Jacob was the very opposite kind of man. He was a plain man—what we call a still, solid, prudent, quiet man—and a dweller in tents: he lived peaceably, looking after his father’s flocks and herds; while Esau liked better the sport and danger of hunting wild beasts, and bringing home venison to his father.
Now Jacob, we see, was of course a more thoughtful man than Esau. He kept more quiet, and so had more time to think: and he had plainly thought a great deal over God’s promise to his grandfather Abraham. He believed that God had promised Abraham that he would make his seed as the sand of the sea for multitude, and give them that fair land of Canaan, and that in his seed all the families of the earth should be blessed; and that seemed to him, and rightly, a very grand and noble thing. And he set his heart on getting that blessing for himself, and supplanting his elder brother Esau, and being the heir of the promises in his stead. Well—that was mean and base and selfish perhaps: but there is somewhat of an excuse for Jacob’s conduct, in the fact that he and Esau were twins; that in one sense neither of them was older than the other. And you must recollect, that it was not at all a regular custom in the East for the eldest son to be his father’s heir, as it is in England. You find that few or none of the great kings of the Jews were eldest sons. The custom was not kept up as it is here. So Jacob may have said to himself, and not have been very wrong in saying it:
‘I have as good a right to the birthright as Esau. My father loves him best because he brings him in venison; but I know the value of the honour which is before my family. Surely the one of us who cares most about the birthright will be most fit to have it, and ought to have it; and Esau cares nothing for it, while I do.’
So Jacob, in his cunning, bargaining way, took advantage of his brother’s weak, hasty temper, and bought his birthright of him, as the text tells.
That story shows us what sort of a man Esau was: hasty, careless, fond of the good things of this life. He had no reason to complain if he lost his birthright. He did not care for it, and so he had thrown it away. Perhaps he forgot what he had done; but his sin found him out, as our sins are sure to find each of us out. The day came when he wanted his birthright and could not have it, and found no place for repentance—that is, no chance of undoing what he had done—though he sought it carefully with tears. He had sown, and he must reap; he had made his bed, and he must lie on it. And so must Jacob in his turn.
Now this, I think, is just what the story teaches us concerning God. God chooses Abraham’s family to grow into a great nation, and to be a peculiar people. The next question will be: If God favours that family, will he do unjust things to help them?—will he let them do unjust things to help themselves? The Bible answers positively, No. God will not be unjust or arbitrary in choosing one man and rejecting another. If he chooses Jacob, it is because Jacob is fit for the work which God wants done. If he rejects Esau, it is because Esau is not fit.

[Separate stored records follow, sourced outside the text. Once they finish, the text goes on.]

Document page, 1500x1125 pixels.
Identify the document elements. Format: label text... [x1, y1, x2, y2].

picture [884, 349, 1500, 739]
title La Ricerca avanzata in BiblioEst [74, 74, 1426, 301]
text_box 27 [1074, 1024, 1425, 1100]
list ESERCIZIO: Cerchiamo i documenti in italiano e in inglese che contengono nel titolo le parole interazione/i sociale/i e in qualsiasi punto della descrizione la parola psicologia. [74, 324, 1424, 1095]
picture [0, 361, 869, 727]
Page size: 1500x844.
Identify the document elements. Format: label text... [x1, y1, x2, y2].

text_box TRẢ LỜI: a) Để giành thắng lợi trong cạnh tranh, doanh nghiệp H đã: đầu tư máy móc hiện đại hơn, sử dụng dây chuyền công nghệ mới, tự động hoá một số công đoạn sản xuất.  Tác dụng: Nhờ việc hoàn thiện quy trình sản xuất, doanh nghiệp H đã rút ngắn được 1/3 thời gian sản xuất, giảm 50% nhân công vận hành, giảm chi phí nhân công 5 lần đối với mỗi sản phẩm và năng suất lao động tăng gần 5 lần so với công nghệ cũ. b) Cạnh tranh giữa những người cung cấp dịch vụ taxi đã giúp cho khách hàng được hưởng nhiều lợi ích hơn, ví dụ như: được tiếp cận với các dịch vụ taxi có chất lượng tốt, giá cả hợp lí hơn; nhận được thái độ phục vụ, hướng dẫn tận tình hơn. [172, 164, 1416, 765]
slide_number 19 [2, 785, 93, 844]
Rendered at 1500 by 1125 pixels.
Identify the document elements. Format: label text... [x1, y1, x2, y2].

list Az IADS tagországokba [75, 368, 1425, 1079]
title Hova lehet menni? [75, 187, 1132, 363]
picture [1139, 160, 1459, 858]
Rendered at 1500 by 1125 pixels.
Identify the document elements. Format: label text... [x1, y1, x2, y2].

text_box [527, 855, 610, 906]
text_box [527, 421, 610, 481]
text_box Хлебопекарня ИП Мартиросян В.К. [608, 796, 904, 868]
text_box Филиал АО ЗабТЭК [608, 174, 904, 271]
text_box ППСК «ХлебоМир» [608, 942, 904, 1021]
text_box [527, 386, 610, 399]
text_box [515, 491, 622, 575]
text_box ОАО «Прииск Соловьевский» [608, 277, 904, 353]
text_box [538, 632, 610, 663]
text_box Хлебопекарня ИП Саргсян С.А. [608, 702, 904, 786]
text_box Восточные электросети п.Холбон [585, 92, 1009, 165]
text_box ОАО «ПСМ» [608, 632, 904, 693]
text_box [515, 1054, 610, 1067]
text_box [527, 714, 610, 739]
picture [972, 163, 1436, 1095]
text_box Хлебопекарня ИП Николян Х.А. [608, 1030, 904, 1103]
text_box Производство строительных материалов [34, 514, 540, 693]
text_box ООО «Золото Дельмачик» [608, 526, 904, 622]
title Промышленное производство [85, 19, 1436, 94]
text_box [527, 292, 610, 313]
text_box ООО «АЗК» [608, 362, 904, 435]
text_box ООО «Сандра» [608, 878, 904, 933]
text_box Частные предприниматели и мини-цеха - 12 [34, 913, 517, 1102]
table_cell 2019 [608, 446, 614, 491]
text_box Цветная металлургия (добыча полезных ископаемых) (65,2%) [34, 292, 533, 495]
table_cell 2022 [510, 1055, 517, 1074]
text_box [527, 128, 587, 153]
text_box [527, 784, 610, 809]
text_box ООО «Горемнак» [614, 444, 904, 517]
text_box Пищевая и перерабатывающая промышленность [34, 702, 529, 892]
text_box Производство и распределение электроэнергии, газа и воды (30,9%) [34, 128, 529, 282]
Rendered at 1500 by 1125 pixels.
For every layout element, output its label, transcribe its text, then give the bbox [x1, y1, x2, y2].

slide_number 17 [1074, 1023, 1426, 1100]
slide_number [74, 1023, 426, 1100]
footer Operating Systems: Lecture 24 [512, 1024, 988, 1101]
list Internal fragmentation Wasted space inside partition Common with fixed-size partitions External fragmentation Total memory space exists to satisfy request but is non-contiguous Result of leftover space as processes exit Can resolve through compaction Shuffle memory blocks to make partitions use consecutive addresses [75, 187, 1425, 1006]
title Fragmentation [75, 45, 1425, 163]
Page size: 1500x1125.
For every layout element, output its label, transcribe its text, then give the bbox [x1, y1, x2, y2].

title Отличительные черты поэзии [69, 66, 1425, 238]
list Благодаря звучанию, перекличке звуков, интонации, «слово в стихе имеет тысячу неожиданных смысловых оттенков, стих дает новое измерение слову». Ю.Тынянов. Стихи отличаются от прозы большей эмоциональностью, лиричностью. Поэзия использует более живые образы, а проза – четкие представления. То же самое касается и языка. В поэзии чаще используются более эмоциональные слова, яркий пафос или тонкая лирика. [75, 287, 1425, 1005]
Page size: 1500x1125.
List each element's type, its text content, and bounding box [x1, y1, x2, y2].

It is natural, I know, to pity poor Esau; but one has no right to do more. One has no right to fancy for a moment that God was arbitrary or hard upon him. Esau is not the sort of man to be the father of a great nation, or of anything else great. Greedy, passionate, reckless people like him, without due feeling of religion or of the unseen world, are not the men to govern the world, or help it forward, or be of use to mankind, or train up their families in justice and wisdom and piety. If there had been no people in the world but people like Esau, we should be savages at this day, without religion or civilization of any kind. They are of the earth, earthy; dust they are, and unto dust they will return. It is men like Jacob whom God chooses—men who have a feeling of religion and the unseen world; men who can look forward, and live by faith, and form plans for the future—and carry them out too, against disappointment and difficulty, till they succeed.
Look at one side of Jacob’s character—his perseverance. He serves seven years for Rachel, because he loves her. Then when he is cheated, and Leah given him instead, he serves seven years more for Rachel—‘and they seemed to him a short time, for the love he bore to her;’ and then he serves seven years more for the flocks and herds. A slave, or little better than a slave, of his own free will, for one-and-twenty years, to get what he wanted. Those are the men whom God uses, and whom God prospers. Men with deep hearts and strong wills, who set their minds on something which they cannot see, and work steadfastly for it, till they get it; for God gives it to them in good time—when patience has had her perfect work upon their characters, and made them fit for success.
Esau, we find, got some blessing—the sort of blessing he was fit for. He loved his father, and he was rewarded. ‘And Isaac his father answered and said unto him, Behold, thy dwelling shall be the fatness of the earth, and of the dew of heaven from above; and by thy sword shalt thou live, and shalt serve thy brother; and it shall come to pass when thou shalt have the dominion, that thou shalt break his yoke from off thy neck.’
He was a brave, generous-hearted man, in spite of his faults. He was to live the free hunter’s life which he loved; and we find that he soon became the head of a wild powerful tribe, and his sons after him. Dukes of Edom they were called for several generations; but they never rose to any solid and lasting power; they never became a great nation, as Jacob’s children did. They were just what one would expect—wild, unruly, violent people. They have long since perished utterly off the face of the earth.